She visualizes what must come or has already come of this mass migration: she sees, all over the country-in homes and offices, in libraries and dentists’ waiting rooms-her colleagues, ex-colleagues, students, ex-students, neighbors, ex-neighbors, friends, and ex-friends (not to mention the members of the Foundation Grants Committee). All of them, at this moment or some other moment, are opening the
Atlantic, turning its glossy white pages, coming upon that awful paragraph. She imagines which ones will laugh aloud; which will read the sentences out with a sneering smile; which will gasp with sympathy; and which will groan, thinking or saying how bad it looks for the Department or for the Foundation. “Hard on Vinnie,” one will remark. “But you have to admit there’s something a little comic about the title of her proposal: ‘A comparative investigation of the play-rhymes of British and American Children’-well now, really.”
About its title, perhaps; not about its content, as she has spent years proving. Trivial as it may seem, her material is rich in meaning.

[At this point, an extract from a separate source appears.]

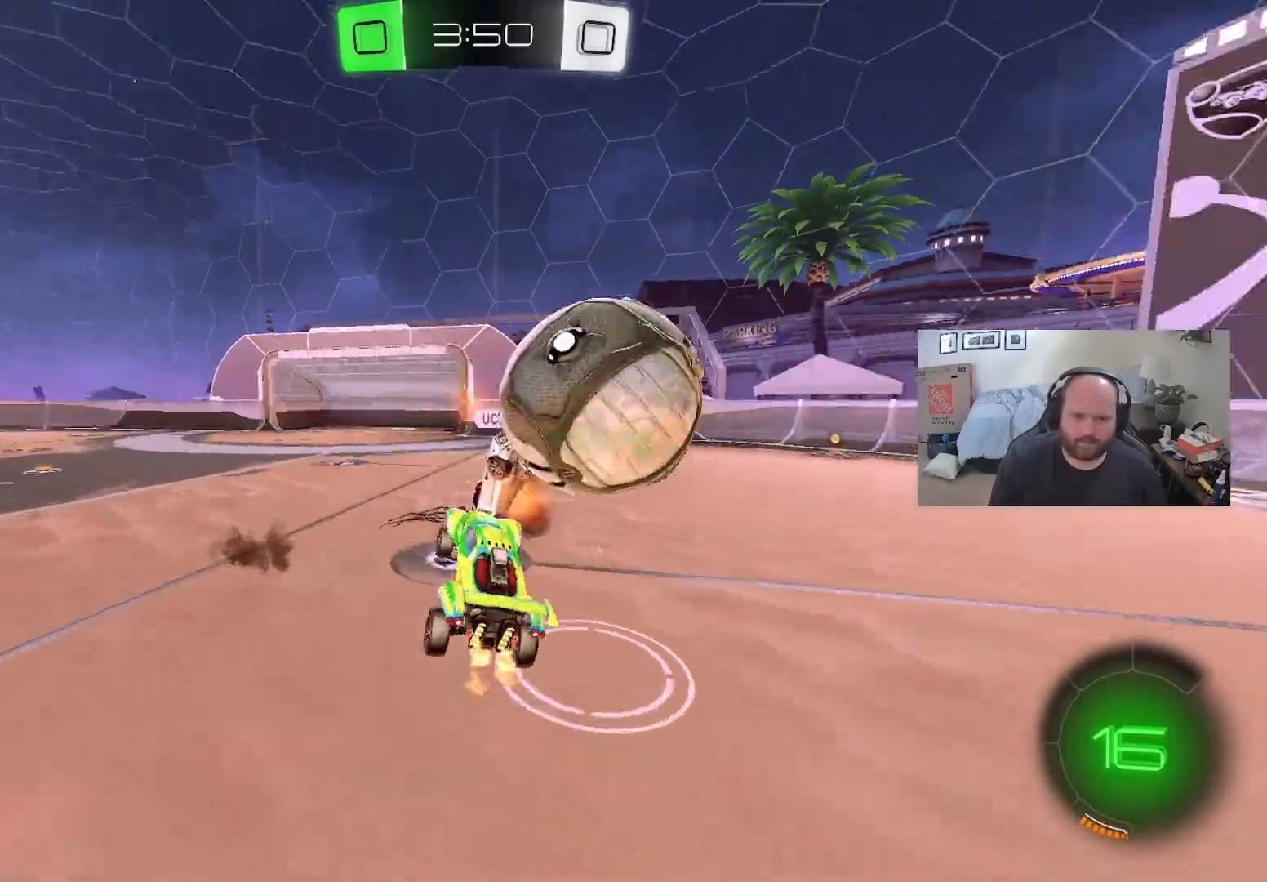
{"buttons": ["R2"], "left_stick": "up-right", "right_stick": "center", "events": [[17, "left_stick", "up"], [150, "left_stick", "up-left"], [500, "left_stick", "up-right"]]}
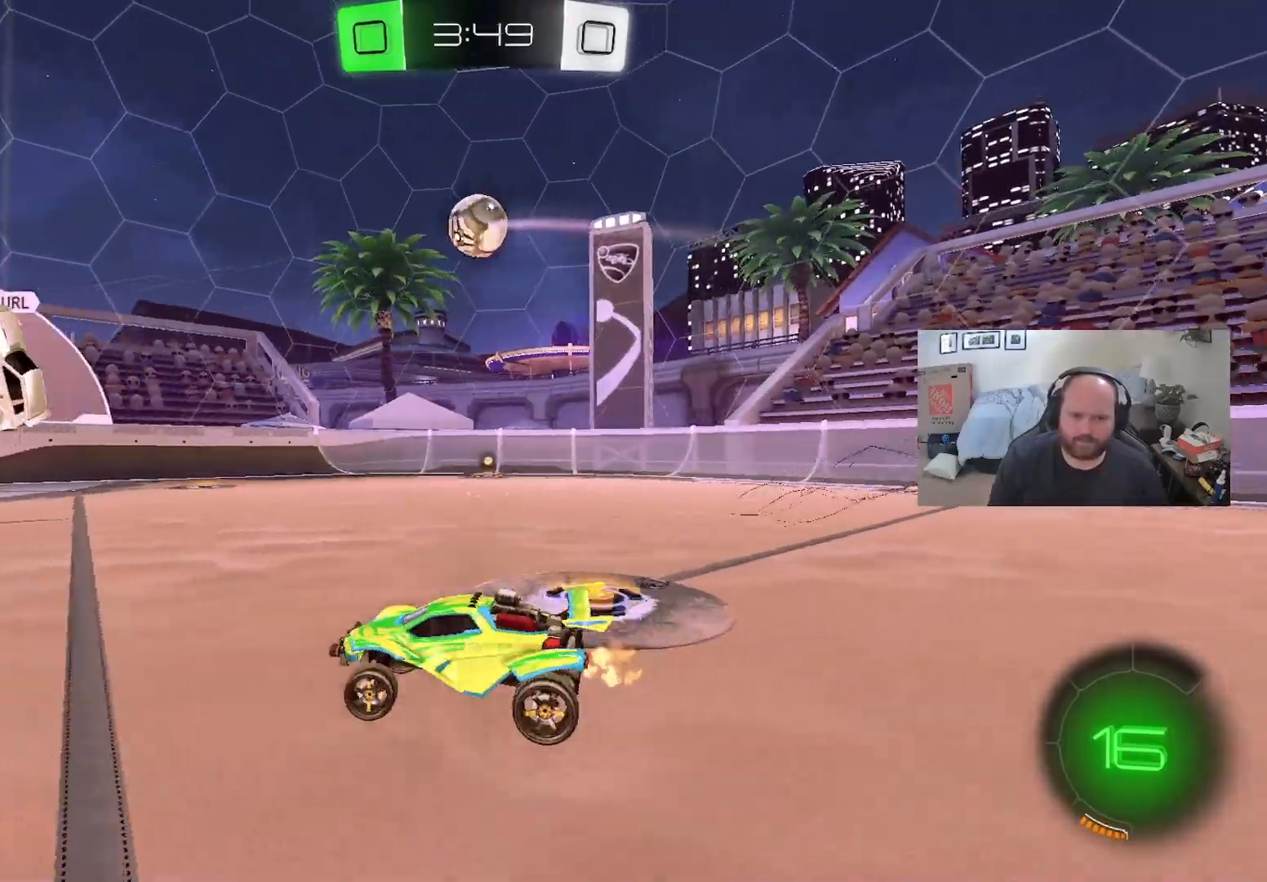
{"buttons": ["R2"], "left_stick": "left", "right_stick": "center", "events": [[117, "left_stick", "right"], [217, "Y", "down"], [367, "Y", "up"], [367, "left_stick", "center"], [467, "left_stick", "left"]]}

For example-Vinnie, almost involuntarily, begins composing in her head a letter to the editor of the Atlantic-consider the verse to which Professor Zimmern took such particular exception:
Ring around a rosy
Pocketful of posies.
Ashes, ashes,
We all fall down.
– This rhyme appears from internal as well as external evidence to date very possibly from the Great Plague of 1665. If so, the “posies” may be the nosegays of flowers and herbs carried by citizens of London to ward off infection, while “Ashes, ashes,” perhaps refers to the burning of dead bodies that littered the streets.
– If Professor Zimmern had troubled to do his research… if he had merely taken the time to inquire of any authority in the field-Vinnie continues her imaginary letter-he… he would be alive today.